A few days into our stay we find the carcass of an elk. Ion's territory is littered with perfectly preserved animal carcasses. Wolves will make a kill and come back to continue eating for weeks or even months. When the wolves return Ion has the best chance of catching them.

Science tells us that wolves are predators like any other but in Yakutia wolf hunting is steeped in superstition. Hunters never visit the same trap twice in one day, never urinate in the direction they're travelling and, most importantly, they always make the kill. Back in Yakutsk, Nikolai had shown me photographs of a recent incident where a wolf chased a herd of 100 reindeer off a cliff. The fall killed them all instantly. Observers said the wolf just looked down from the cliff, stared the herder in the eye and turned back to the forest.

A few days later we we track a wolf from the site of a trap along a scarlet trail of blood in the snow. When we find it Ion lifts his rifle and shoots. The wolf collapses against a tree. Yegor, his companion, clamps a stick between its teeth, ties a rope around the muzzle, and drags it back to the sled.

Back at Ion's hut, the wolf thaws out by the fire overnight, oozing blood and a smell like wet carpet. In the morning it is hung from a tree and flayed. He stores the skin with the others he has stockpiled, and a few days later we travel together back to Yakutsk.

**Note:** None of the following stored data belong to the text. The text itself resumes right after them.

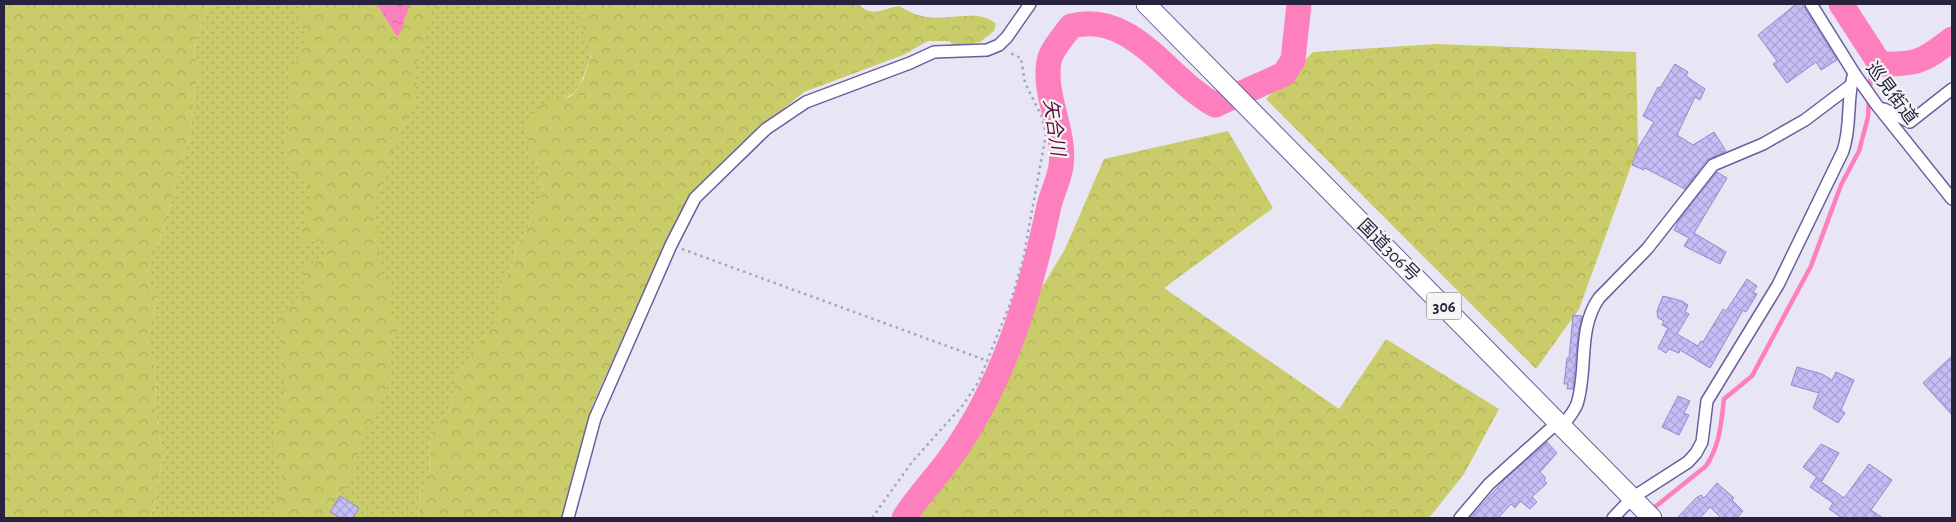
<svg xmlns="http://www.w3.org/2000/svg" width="1956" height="522" font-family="'Alegreya Sans','Noto Sans JP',sans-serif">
<defs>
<pattern id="grass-dots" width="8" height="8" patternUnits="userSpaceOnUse" patternTransform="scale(1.25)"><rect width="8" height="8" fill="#c9cc68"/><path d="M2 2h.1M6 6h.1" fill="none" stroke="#adaf5b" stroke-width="1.8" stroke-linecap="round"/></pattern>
<pattern id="forest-crowns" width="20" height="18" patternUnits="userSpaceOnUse" patternTransform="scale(1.25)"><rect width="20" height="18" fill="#c9cc68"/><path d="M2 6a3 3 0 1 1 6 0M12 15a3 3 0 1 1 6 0" fill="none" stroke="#adaf5b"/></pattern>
<pattern id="water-ripples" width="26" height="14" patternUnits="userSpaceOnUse" patternTransform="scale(1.25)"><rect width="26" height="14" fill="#fe7fbe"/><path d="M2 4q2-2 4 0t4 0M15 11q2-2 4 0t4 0" fill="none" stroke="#ce689c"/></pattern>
<pattern id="building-cross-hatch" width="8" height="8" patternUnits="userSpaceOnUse" patternTransform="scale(1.25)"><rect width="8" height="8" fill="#c5bdf6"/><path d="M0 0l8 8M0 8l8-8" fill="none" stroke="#a9a2d4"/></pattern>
</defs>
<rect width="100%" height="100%" fill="#e8e6f5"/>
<!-- grass -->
<path fill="url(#grass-dots)" d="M210,4H576L578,9L583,12C579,28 588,39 590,55C591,60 588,64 586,70C578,90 576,95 555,101L537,161L543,192L532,214L527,230L516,245L515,259L500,288L498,301L503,310L458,374L454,384L451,406L430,437L429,480L420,491L418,518H151L163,458L155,407L156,376L152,355L147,346L148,331L158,298L148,286L147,271L161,238L191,128L195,87L199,75L194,52L198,33Z"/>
<!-- forest -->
<g fill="url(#forest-crowns)">
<path d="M4,4H210L198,33L194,51L199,75L195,87L191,128L161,238L147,271L148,286L158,298L148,331L147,346L152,355L156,376L155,407L163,458L151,518H4Z"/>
<path d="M303,4H377L397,36L410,4H437L430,14L423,50L414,70L417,83L413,110L401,132L385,169L374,211L380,246L378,268L382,281C398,292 388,294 390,309C391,316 395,322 399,327L389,350L388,378L380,405L362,437L353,477L330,509L328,518H269C277,501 286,489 280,468C278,461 273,457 272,449L285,385L281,365V346L276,326L278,317L304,292L303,271L328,251L322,240L300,244L299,232L307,219L311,198L308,183L303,177H296L286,157L287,133L292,99L290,75L307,36L297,18Z"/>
<path d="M576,4H858C872,18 881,9 899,6C908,11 917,16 928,17C948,21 980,8 996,24L994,31L980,42L955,46L949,41H928L903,55L804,92L765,124L691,197L670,233L593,404L563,518H418L420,491L429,480L430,437L451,406L454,384L458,374L502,310L498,301L500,288L515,259L516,245L527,230L532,214L543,192L537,161L532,157L525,128L535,120L538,109L548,100L569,97L574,93L583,80L591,57L581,25L583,12L578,9Z"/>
<path d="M1436,44L1636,52L1638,147L1579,309L1536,369L1266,99L1313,52Z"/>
<path d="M1228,131L1273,208L1164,288L1339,409L1386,339L1499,409L1464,474L1429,518H904L1065,249L1104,159Z"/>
</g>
<!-- water -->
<path fill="url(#water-ripples)" d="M377,4H410L399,36L396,35Z"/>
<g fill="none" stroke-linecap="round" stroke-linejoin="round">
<!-- stream -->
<g stroke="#fe7fbe" stroke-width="4.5">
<path d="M1870,90L1871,71L1880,64"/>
<path d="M1650,511L1706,466C1720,445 1721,424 1724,399L1752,376L1811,266L1841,185L1859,151L1868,117L1869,98"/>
</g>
<!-- river -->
<g stroke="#fe7fbe" stroke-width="25">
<path d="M1841,4L1880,64C1917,65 1924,61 1952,39"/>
<path d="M904,518C917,497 935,479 950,458C1004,383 1030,295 1049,206C1052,193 1059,180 1061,166C1066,131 1043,97 1049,61C1051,50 1064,36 1071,26C1133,10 1168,80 1215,105L1284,74L1293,60L1299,4"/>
</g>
</g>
<!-- building -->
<g fill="url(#building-cross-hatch)" stroke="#9489cc">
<path d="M1796,4H1802L1837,60L1821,70L1816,62L1787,83L1773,64L1777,61L1758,35Z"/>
<path d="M1675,64L1688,72L1686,76L1705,89L1700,100L1695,97L1677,135L1693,145L1714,132L1726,151L1707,160L1685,189L1645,168L1644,170L1632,165L1638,148L1654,122L1643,116L1658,87L1660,88Z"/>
<path d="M1717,172L1727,178L1694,233L1726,252L1720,264L1684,246L1689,238L1674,230L1679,220Z"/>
<path d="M1747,279L1757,286L1753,292L1757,294L1746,312L1743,310L1710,368L1680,350L1679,353L1669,349L1666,353L1658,348L1668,328L1662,325L1664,321L1658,318L1657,311L1663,296L1682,301L1688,305L1685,312L1689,314L1677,334L1698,346L1701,341L1703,342L1723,309L1726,311Z"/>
<path d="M1573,315L1582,316L1578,335L1573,389H1567L1568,384H1564L1567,358H1569Z"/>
<path d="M1952,356V415L1923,383Z"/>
<path d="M1797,367L1822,374L1832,380L1836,372L1854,380L1841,410L1845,413L1838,423L1813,408L1819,393L1791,385Z"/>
<path d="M1678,396L1690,401L1684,413L1689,415L1679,435L1662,427Z"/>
<path d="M1547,442L1557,453L1540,472L1546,478L1544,480L1547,483L1532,497L1537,502L1530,509L1520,501L1515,508L1511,504L1498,518H1470L1505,479Z"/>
<path d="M1821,444L1839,453L1822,481L1803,467Z"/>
<path d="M1869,464L1892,480L1871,510L1883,518H1842L1829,509L1833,503L1810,487L1816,478L1844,498Z"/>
<path d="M1717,483L1734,498L1732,500L1743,511L1737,518H1721L1710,507L1700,518H1677L1696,498L1701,495L1704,498Z"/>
<path d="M340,496L359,508L353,518H341L330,512Z"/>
</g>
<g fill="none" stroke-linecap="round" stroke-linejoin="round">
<defs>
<g id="minor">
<path d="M1811,4L1854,73L1876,104L1952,199"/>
<path d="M1884,109L1910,122L1952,89"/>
<path d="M1562,426C1567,420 1574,412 1577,404C1588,370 1577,329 1599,298L1647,249L1713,165L1763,144L1805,120L1850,86"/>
<path d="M568,518L595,418L671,245L695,198L766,129L806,102L910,63L934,52L987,50L999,45L1007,37L1030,4"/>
<path d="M1460,518L1489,484L1558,422"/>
<path d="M1613,518L1632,498L1688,462L1696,453L1702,442L1707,401L1778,285L1843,151C1852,125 1846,98 1854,73"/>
</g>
<path id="trunk" d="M1146,4L1652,518"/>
</defs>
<!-- minor casing -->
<use href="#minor" stroke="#6a5e9e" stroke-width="14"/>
<!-- trunk casing -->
<use href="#trunk" stroke="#6a5e9e" stroke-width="21"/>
<!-- path -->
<g stroke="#a7a4b7" stroke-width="2.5" stroke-dasharray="2.5 4" stroke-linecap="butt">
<path d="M682,249L988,361"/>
<path d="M872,518L912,462L963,405L979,381L1010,304L1023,260L1046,134L1042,117L1025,83L1021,58L1008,52"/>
</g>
<!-- minor -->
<use href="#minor" stroke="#fff" stroke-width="11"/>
<!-- trunk -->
<use href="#trunk" stroke="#fff" stroke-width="19"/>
</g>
<g text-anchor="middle" stroke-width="4.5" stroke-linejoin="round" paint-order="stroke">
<!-- shield labels -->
<rect fill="#f5f5f5" stroke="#656174" stroke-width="1" x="1426.5" y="292.5" width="35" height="27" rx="4"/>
<g font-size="16" font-weight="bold" fill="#27223d">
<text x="1444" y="312">306</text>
</g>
<!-- street labels -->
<g font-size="18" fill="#27223d" stroke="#f5f5f5">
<text transform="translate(1892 93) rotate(53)" y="6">巡見街道</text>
<text transform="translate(1389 250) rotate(45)" y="6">国道306号</text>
</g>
<!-- water labels -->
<g font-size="19" font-style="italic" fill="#5d0e3b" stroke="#f5f5f5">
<text transform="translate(1055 127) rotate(82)" y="7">矢合川</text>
</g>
</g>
<!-- border -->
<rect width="1956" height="522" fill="none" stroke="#27223d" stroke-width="10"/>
</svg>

Ion tells me he doesn't much like being in the city. The only reason we're here is to drop off his skins at the government-run Sakha Bult Factory. Ion gets $400 per wolf skin and a ticket for an extra $400 from the provincial government. It's not as much as it sounds once you factor in fuel, snowmobile upkeep and ammunition but it'll see him through another season. The significance of the wolf species has been split so many ways by the prism of human culture that politicians, reindeer herders, fashionistas and hunters all see a different side of the wolf. And as pack numbers continue to grow, the Evenki must fight back to preserve their way of life on Yakutia's unforgiving tundra. But one day wolves too may need preserving too.